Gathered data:
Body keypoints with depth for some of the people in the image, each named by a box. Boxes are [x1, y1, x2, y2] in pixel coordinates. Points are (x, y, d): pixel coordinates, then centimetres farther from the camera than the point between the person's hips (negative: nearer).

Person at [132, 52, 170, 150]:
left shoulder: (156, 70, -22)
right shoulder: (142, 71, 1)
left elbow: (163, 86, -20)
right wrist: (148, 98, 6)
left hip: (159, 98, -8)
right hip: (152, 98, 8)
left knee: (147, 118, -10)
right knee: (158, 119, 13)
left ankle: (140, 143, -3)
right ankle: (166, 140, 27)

▶ [What the exercise asks]
Count the lines in the data that contain the word "left" and reply with the number alone.

▶ [Task response]
5